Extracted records
>> START
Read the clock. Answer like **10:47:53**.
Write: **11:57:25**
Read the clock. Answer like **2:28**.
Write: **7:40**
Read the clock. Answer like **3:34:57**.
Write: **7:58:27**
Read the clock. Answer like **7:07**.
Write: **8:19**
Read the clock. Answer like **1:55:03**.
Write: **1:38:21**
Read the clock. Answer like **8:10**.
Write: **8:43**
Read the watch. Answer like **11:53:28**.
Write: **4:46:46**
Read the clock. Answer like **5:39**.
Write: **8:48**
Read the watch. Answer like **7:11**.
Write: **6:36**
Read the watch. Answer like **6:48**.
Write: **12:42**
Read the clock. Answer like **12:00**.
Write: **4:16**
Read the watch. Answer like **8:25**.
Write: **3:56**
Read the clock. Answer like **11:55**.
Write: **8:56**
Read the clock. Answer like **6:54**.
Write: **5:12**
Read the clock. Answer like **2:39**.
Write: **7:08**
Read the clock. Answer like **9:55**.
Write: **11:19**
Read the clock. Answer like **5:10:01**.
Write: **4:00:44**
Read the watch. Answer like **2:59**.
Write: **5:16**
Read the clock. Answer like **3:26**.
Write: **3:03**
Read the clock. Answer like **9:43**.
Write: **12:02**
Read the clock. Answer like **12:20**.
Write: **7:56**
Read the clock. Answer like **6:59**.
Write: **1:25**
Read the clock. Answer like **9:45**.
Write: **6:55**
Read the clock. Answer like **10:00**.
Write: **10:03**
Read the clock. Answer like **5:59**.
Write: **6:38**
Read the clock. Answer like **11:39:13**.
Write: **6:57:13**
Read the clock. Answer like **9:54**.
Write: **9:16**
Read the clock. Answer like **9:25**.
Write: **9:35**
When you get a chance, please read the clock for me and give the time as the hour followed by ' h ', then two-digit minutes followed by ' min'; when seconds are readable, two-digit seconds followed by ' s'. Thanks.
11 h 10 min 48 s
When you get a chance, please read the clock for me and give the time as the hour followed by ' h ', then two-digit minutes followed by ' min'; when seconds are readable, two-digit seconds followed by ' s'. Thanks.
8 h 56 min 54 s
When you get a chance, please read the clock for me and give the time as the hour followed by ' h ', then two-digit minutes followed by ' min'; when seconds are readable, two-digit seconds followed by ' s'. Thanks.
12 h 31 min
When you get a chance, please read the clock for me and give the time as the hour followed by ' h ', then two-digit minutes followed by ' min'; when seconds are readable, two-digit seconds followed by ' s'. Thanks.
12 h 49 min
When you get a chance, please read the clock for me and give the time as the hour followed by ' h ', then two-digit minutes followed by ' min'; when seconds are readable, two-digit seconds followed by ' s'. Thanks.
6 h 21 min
>> END
> _What is needed_: Could you extract every line of the records above and copy each one verbatim?

> _Finished exercise_:
Read the clock. Answer like **10:47:53**.
Write: **11:57:25**
Read the clock. Answer like **2:28**.
Write: **7:40**
Read the clock. Answer like **3:34:57**.
Write: **7:58:27**
Read the clock. Answer like **7:07**.
Write: **8:19**
Read the clock. Answer like **1:55:03**.
Write: **1:38:21**
Read the clock. Answer like **8:10**.
Write: **8:43**
Read the watch. Answer like **11:53:28**.
Write: **4:46:46**
Read the clock. Answer like **5:39**.
Write: **8:48**
Read the watch. Answer like **7:11**.
Write: **6:36**
Read the watch. Answer like **6:48**.
Write: **12:42**
Read the clock. Answer like **12:00**.
Write: **4:16**
Read the watch. Answer like **8:25**.
Write: **3:56**
Read the clock. Answer like **11:55**.
Write: **8:56**
Read the clock. Answer like **6:54**.
Write: **5:12**
Read the clock. Answer like **2:39**.
Write: **7:08**
Read the clock. Answer like **9:55**.
Write: **11:19**
Read the clock. Answer like **5:10:01**.
Write: **4:00:44**
Read the watch. Answer like **2:59**.
Write: **5:16**
Read the clock. Answer like **3:26**.
Write: **3:03**
Read the clock. Answer like **9:43**.
Write: **12:02**
Read the clock. Answer like **12:20**.
Write: **7:56**
Read the clock. Answer like **6:59**.
Write: **1:25**
Read the clock. Answer like **9:45**.
Write: **6:55**
Read the clock. Answer like **10:00**.
Write: **10:03**
Read the clock. Answer like **5:59**.
Write: **6:38**
Read the clock. Answer like **11:39:13**.
Write: **6:57:13**
Read the clock. Answer like **9:54**.
Write: **9:16**
Read the clock. Answer like **9:25**.
Write: **9:35**
When you get a chance, please read the clock for me and give the time as the hour followed by ' h ', then two-digit minutes followed by ' min'; when seconds are readable, two-digit seconds followed by ' s'. Thanks.
11 h 10 min 48 s
When you get a chance, please read the clock for me and give the time as the hour followed by ' h ', then two-digit minutes followed by ' min'; when seconds are readable, two-digit seconds followed by ' s'. Thanks.
8 h 56 min 54 s
When you get a chance, please read the clock for me and give the time as the hour followed by ' h ', then two-digit minutes followed by ' min'; when seconds are readable, two-digit seconds followed by ' s'. Thanks.
12 h 31 min
When you get a chance, please read the clock for me and give the time as the hour followed by ' h ', then two-digit minutes followed by ' min'; when seconds are readable, two-digit seconds followed by ' s'. Thanks.
12 h 49 min
When you get a chance, please read the clock for me and give the time as the hour followed by ' h ', then two-digit minutes followed by ' min'; when seconds are readable, two-digit seconds followed by ' s'. Thanks.
6 h 21 min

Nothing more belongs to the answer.